5. Nail Sentence Length
An essential part of writing is getting the sentence length right. Typically, sentences should be between 15-20 words. However, quick sentences are great for quickly relaying information which can be perfect for blog posts or professional documents. If you’re wondering what you need to know about the average sentence length, check out our guide!

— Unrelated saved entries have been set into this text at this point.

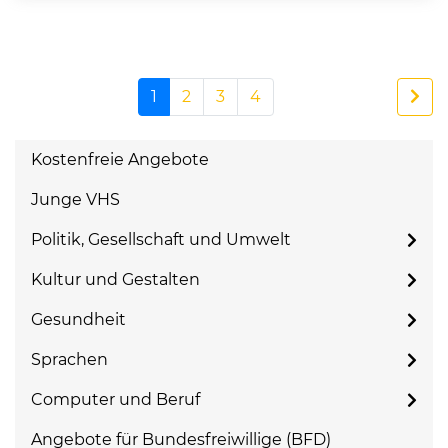
1
2
3
4
Kostenfreie Angebote
Junge VHS
Politik, Gesellschaft und Umwelt
Kultur und Gestalten
Gesundheit
Sprachen
Computer und Beruf
Angebote für Bundesfreiwillige (BFD)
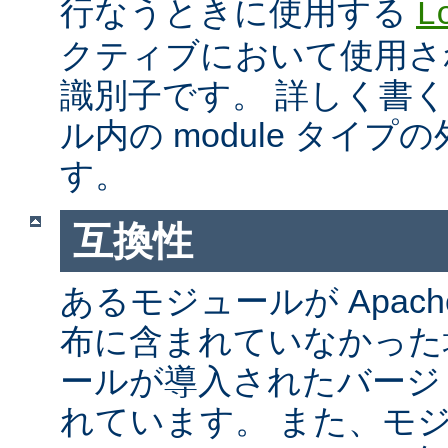
行なうときに使用する
L
クティブにおいて使用さ
識別子です。 詳しく書
ル内の module タイ
す。
互換性
あるモジュールが Apach
布に含まれていなかった
ールが導入されたバージ
れています。 また、モ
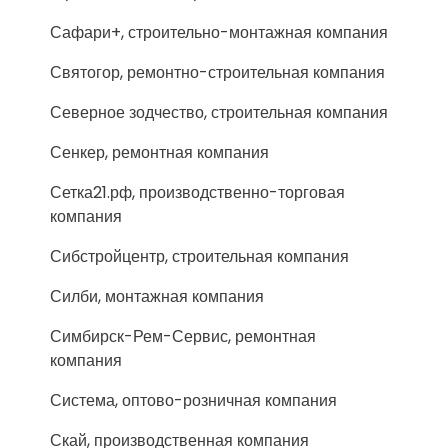
Сафари+, строительно-монтажная компания
Святогор, ремонтно-строительная компания
Северное зодчество, строительная компания
Сенкер, ремонтная компания
Сетка21.рф, производственно-торговая
компания
Сибстройцентр, строительная компания
Силби, монтажная компания
Симбирск-Рем-Сервис, ремонтная
компания
Система, оптово-розничная компания
Скай, производственная компания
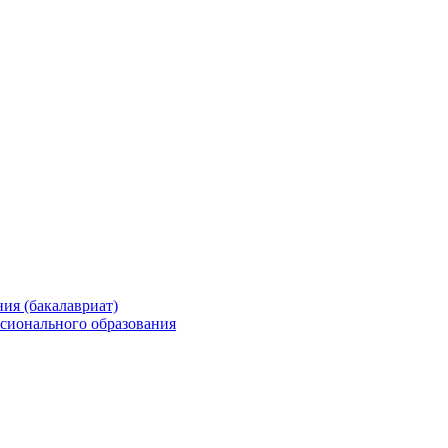
ия (бакалавриат)
сионального образования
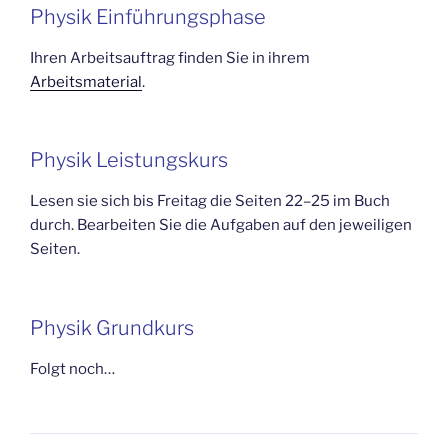
Physik Einführungsphase
Ihren Arbeitsauftrag finden Sie in ihrem
Arbeitsmaterial
.
Physik Leistungskurs
Lesen sie sich bis Freitag die Seiten 22–25 im Buch
durch. Bearbeiten Sie die Aufgaben auf den jeweiligen
Seiten.
Physik Grundkurs
Folgt noch…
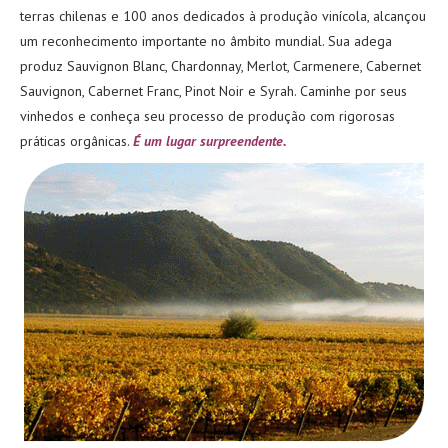
terras chilenas e 100 anos dedicados à produção vinícola, alcançou
um reconhecimento importante no âmbito mundial. Sua adega
produz Sauvignon Blanc, Chardonnay, Merlot, Carmenere, Cabernet
Sauvignon, Cabernet Franc, Pinot Noir e Syrah. Caminhe por seus
vinhedos e conheça seu processo de produção com rigorosas
práticas orgânicas.
É um lugar surpreendente.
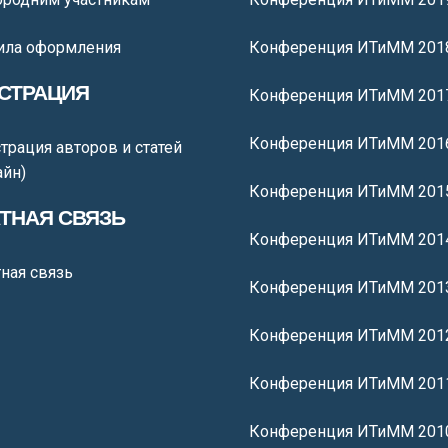
ила оформления
Конференция ИТиММ 201
СТРАЦИЯ
Конференция ИТиММ 201
Конференция ИТиММ 201
трация авторов и статей
айн)
Конференция ИТиММ 201
ТНАЯ СВЯЗЬ
Конференция ИТиММ 201
ная связь
Конференция ИТиММ 201
Конференция ИТиММ 201
Конференция ИТиММ 201
Конференция ИТиММ 201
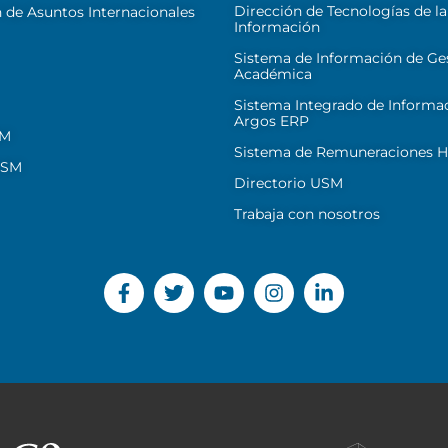
Dirección de Tecnologías de la
 de Asuntos Internacionales
Información
Sistema de Información de Ge
Académica
Sistema Integrado de Informa
Argos ERP
SM
Sistema de Remuneraciones Hi
USM
Directorio USM
Trabaja con nosotros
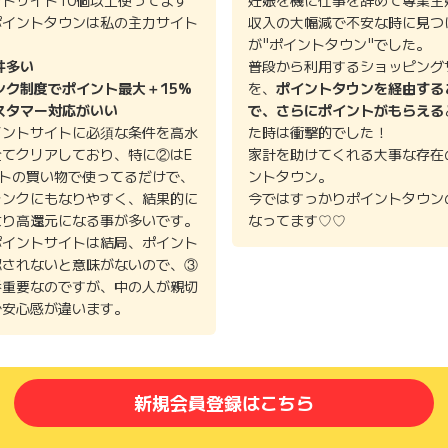
ポイントタウンは私の主力サイト
収入の大幅減で不安な時に見つ
。
が"ポイントタウン"でした。
件多い
普段から利用するショッピング
ンク制度でポイント最大＋15%
を、
ポイントタウンを経由する
スタマー対応がいい
で、さらにポイントがもらえる
イントサイトに必須な条件を高水
た時は衝撃的でした！
全てクリアしており、特に②はE
家計を助けてくれる大事な存在
イトの買い物で使ってるだけで、
ントタウン。
ランクにもなりやすく、結果的に
今ではすっかりポイントタウン
より高還元になる事が多いです。
なってます♡♡
ポイントサイトは結局、ポイント
認されないと意味がないので、③
番重要なのですが、中の人が親切
で安心感が違います。
新規会員登録はこちら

What Is a Sentence Fragment?
Sentence fragments are incomplete sentences missing keywords or structures that make sentences complete. Ensuring that sentences include context, subjects, and verbs is the best way to keep writing professional and avoid sentence fragments. Using a grammar assistant like Grammarly is a great way to spot sentence fragments in your writing. Here are some examples to help you understand sentence fragments:
Fragment sentence: “Because there was a thunderstorm.”
Complete sentence: “We canceled the dinner because there was a thunderstorm.”
Fragment sentence: “A time of excitement.”
Complete sentence: “That was a time of excitement.”
Fragment sentence: “Walked obediently.”
Complete sentence: “The dog walked obediently.”
There are other kinds of sentence fragments, such as missing subjects and missing verbs.